◆ Extracted records:
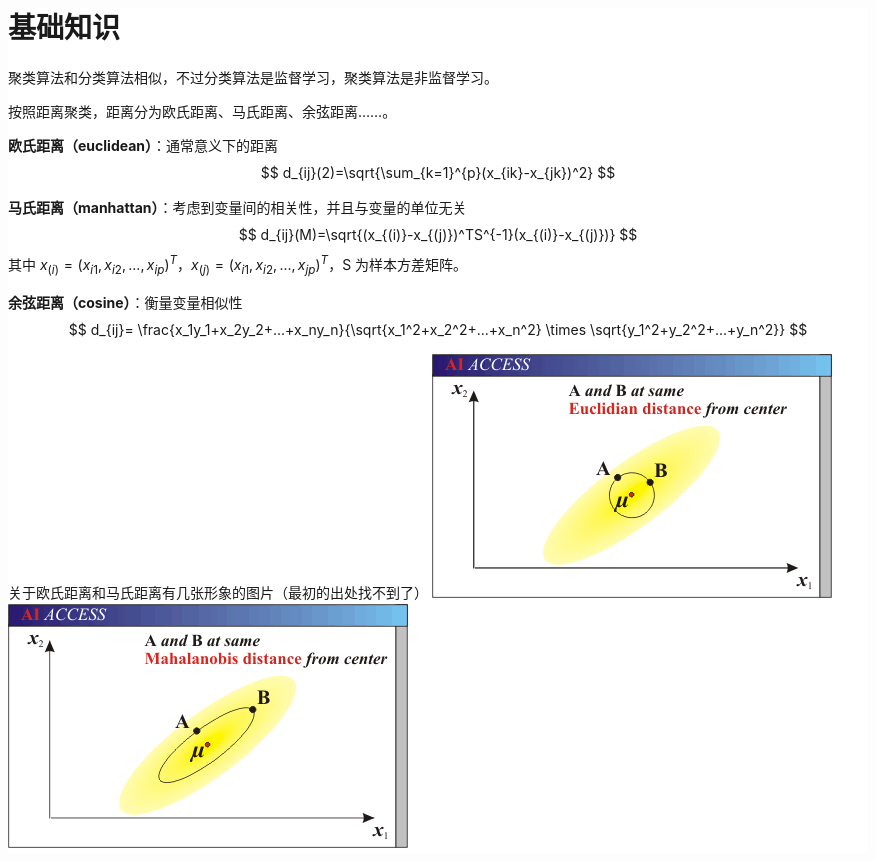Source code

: # 基础知识
聚类算法和分类算法相似，不过分类算法是监督学习，聚类算法是非监督学习。

按照距离聚类，距离分为欧氏距离、马氏距离、余弦距离……。

**欧氏距离（euclidean）**：通常意义下的距离
$$
d_{ij}(2)=\sqrt{\sum_{k=1}^{p}(x_{ik}-x_{jk})^2}
$$

**马氏距离（manhattan）**：考虑到变量间的相关性，并且与变量的单位无关
$$
d_{ij}(M)=\sqrt{(x_{(i)}-x_{(j)})^TS^{-1}(x_{(i)}-x_{(j)})}
$$
其中 $x_{(i)}=(x_{i1},x_{i2},...,x_{ip})^T$，$x_{(j)}=(x_{i1},x_{i2},...,x_{jp})^T$，S 为样本方差矩阵。


**余弦距离（cosine）**：衡量变量相似性
$$
d_{ij}= \frac{x_1y_1+x_2y_2+...+x_ny_n}{\sqrt{x_1^2+x_2^2+...+x_n^2} \times \sqrt{y_1^2+y_2^2+...+y_n^2}}
$$

关于欧氏距离和马氏距离有几张形象的图片（最初的出处找不到了）
![gif](data/m1.gif)
![gif](data/m2.gif)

◆ Required action: If a record holds a picture, skip the picture and write out everything else exactly.

◆ The completed task:
Source code

: # 基础知识
聚类算法和分类算法相似，不过分类算法是监督学习，聚类算法是非监督学习。

按照距离聚类，距离分为欧氏距离、马氏距离、余弦距离……。

**欧氏距离（euclidean）**：通常意义下的距离
$$
d_{ij}(2)=\sqrt{\sum_{k=1}^{p}(x_{ik}-x_{jk})^2}
$$

**马氏距离（manhattan）**：考虑到变量间的相关性，并且与变量的单位无关
$$
d_{ij}(M)=\sqrt{(x_{(i)}-x_{(j)})^TS^{-1}(x_{(i)}-x_{(j)})}
$$
其中 $x_{(i)}=(x_{i1},x_{i2},...,x_{ip})^T$，$x_{(j)}=(x_{i1},x_{i2},...,x_{jp})^T$，S 为样本方差矩阵。


**余弦距离（cosine）**：衡量变量相似性
$$
d_{ij}= \frac{x_1y_1+x_2y_2+...+x_ny_n}{\sqrt{x_1^2+x_2^2+...+x_n^2} \times \sqrt{y_1^2+y_2^2+...+y_n^2}}
$$

关于欧氏距离和马氏距离有几张形象的图片（最初的出处找不到了）
![gif](data/m1.gif)
![gif](data/m2.gif)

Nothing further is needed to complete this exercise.